Furloughed Employees, Unemployment Benefits, And SCDEW Recoupment Of South Carolina Unemployment Benefit Costs From Employers

Due to the COVID-19 pandemic, many employers have furloughed some or all of their workforce in South Carolina.  Furloughed employees may now be entitled to receive unemployment benefits, and enhanced by $600 per week by the federal government through the CARES Act.

In South Carolina, unemployment benefits paid to unemployed workers are funded by the South Carolina Unemployment Insurance Tax (UI Tax).  The UI Tax – also known as South Carolina’s version of “SUTA” – is imposed on employers and paid to the South Carolina Department of Employment and Workforce (SCDEW) and which administers the program and pays unemployment benefits to South Carolina workers.

UT Tax assessed against employers is taxed at graduated rates and based generally on the employer’s “benefit experience rating”.  This means that if an employer terminates, lays-off, or furloughs employees, and where the employees then claim unemployment benefits, the employer’s UI Tax rate for the following year goes up.  In this manner, SCDEW is able to recoup higher unemployment benefits paid to an employer’s workforce.

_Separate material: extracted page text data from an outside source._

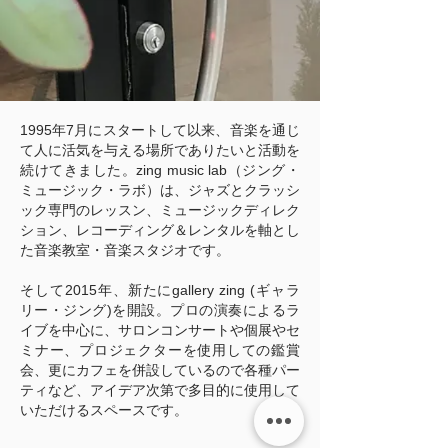
1995年7月にスタートして以来、音楽を通じ
て人に活気を与える場所でありたいと活動を
続けてきました。
zing music lab（ジング・
ミュージック・ラボ）は、ジャズとクラッシ
ック専門のレッスン、ミュージックディレク
ション、レコーディング＆レンタルを軸とし
た音楽教室・音楽スタジオです。
そして2015年、新たにgallery zing (ギャラ
リー・ジング)を開設。プロの演奏によるラ
イブを中心に、サロンコンサートや個展やセ
ミナー、プロジェクターを使用しての鑑賞
会、更にカフェを併設しているので各種パー
ティなど、アイデア次第で多目的に使用して
いただけるスペースです。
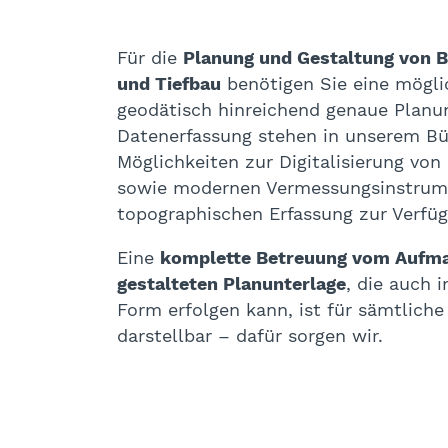
Für die
Planung und Gestaltung von 
und Tiefbau
benötigen Sie eine mögli
geodätisch hinreichend genaue Planun
Datenerfassung stehen in unserem B
Möglichkeiten zur Digitalisierung vo
sowie modernen Vermessungsinstrume
topographischen Erfassung zur Verfü
Eine
komplette Betreuung vom Aufmaß
gestalteten Planunterlage
, die auch 
Form erfolgen kann, ist für sämtliche
darstellbar – dafür sorgen wir.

While SCDEW generally has the statutory right to increase UI Tax against an employer where the employer’s workforce is not being paid and claims unemployment benefits, there are limits.  Applicable to the current COVID-19 pandemic, SCDEW is prohibited from increasing employer UI Tax rates for unemployment benefits “paid as a result of declaration of emergency declared by the Governor”.

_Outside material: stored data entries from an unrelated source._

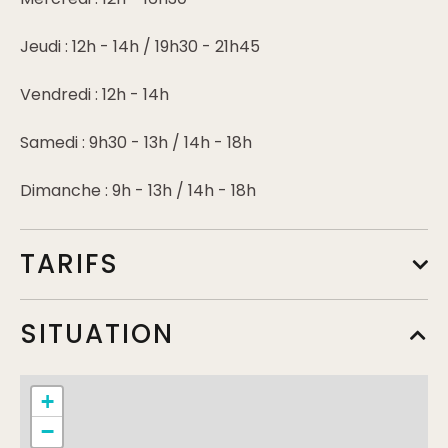
Jeudi : 12h - 14h / 19h30 - 21h45
Vendredi : 12h - 14h
Samedi : 9h30 - 13h / 14h - 18h
Dimanche : 9h - 13h / 14h - 18h
TARIFS
Tarif de base
SITUATION
Min.
6€
Max.
5,20€
Complément:
Non Saint-Mauriens
+
−
Tarif de base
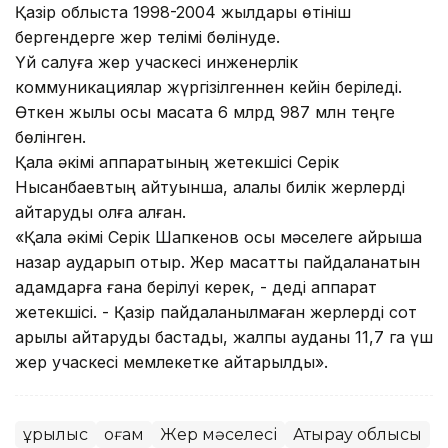
Қазір облыста 1998-2004 жылдары өтініш
бергендерге жер телімі бөлінуде.
Үй салуға жер учаскесі инженерлік
коммуникациялар жүргізілгеннен кейін беріледі.
Өткен жылы осы мақсатқа 6 млрд 987 млн теңге
бөлінген.
Қала әкімі аппаратының жетекшісі Серік
Нысанбаевтың айтуынша, қалалық билік жерлерді
қайтаруды қолға алған.
«Қала әкімі Серік Шапкенов осы мәселеге айрықша
назар аударып отыр. Жер мақсатты пайдаланатын
адамдарға ғана берілуі керек, - деді аппарат
жетекшісі. - Қазір пайдаланылмаған жерлерді сот
арқылы қайтаруды бастадық, жалпы ауданы 11,7 га үш
жер учаскесі мемлекетке қайтарылды».
Құрылыс
Қоғам
Жер мәселесі
Атырау облысы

South Carolina Governor Henry McMaster has declared such an emergency in a number of Executive Orders since the beginning of the COVID-19 pandemic.  SCDEW has also announced, in a series of “Questions and Answers” applicable to “Coronavirus and Unemployment Benefits”, that “”[s]outh Carolina law allows for the removal of charges from employers when unemployment benefits are paid as a result of a natural disaster, either declared by the President of the United States or the declaration of emergency by the Governor.”

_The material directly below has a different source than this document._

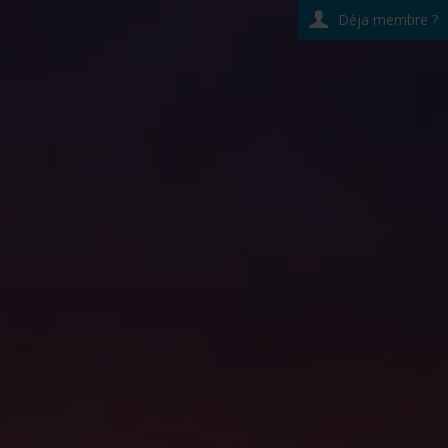
Déja membre ?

While this may give employers comfort that SCDEW may not seek to charge them increased UI Tax during this emergency, what then after the Governor declares the end of the COVID-19 emergency – at least in his view?  It will take time for employers to ramp back up and bring employees back, but, until that time and while workers may still be collecting unemployment benefits, SCDEW may seek to hold the employers liable for additional UI Taxes to help SCDEW recoup unemployment benefits paid after the emergency declaration ends.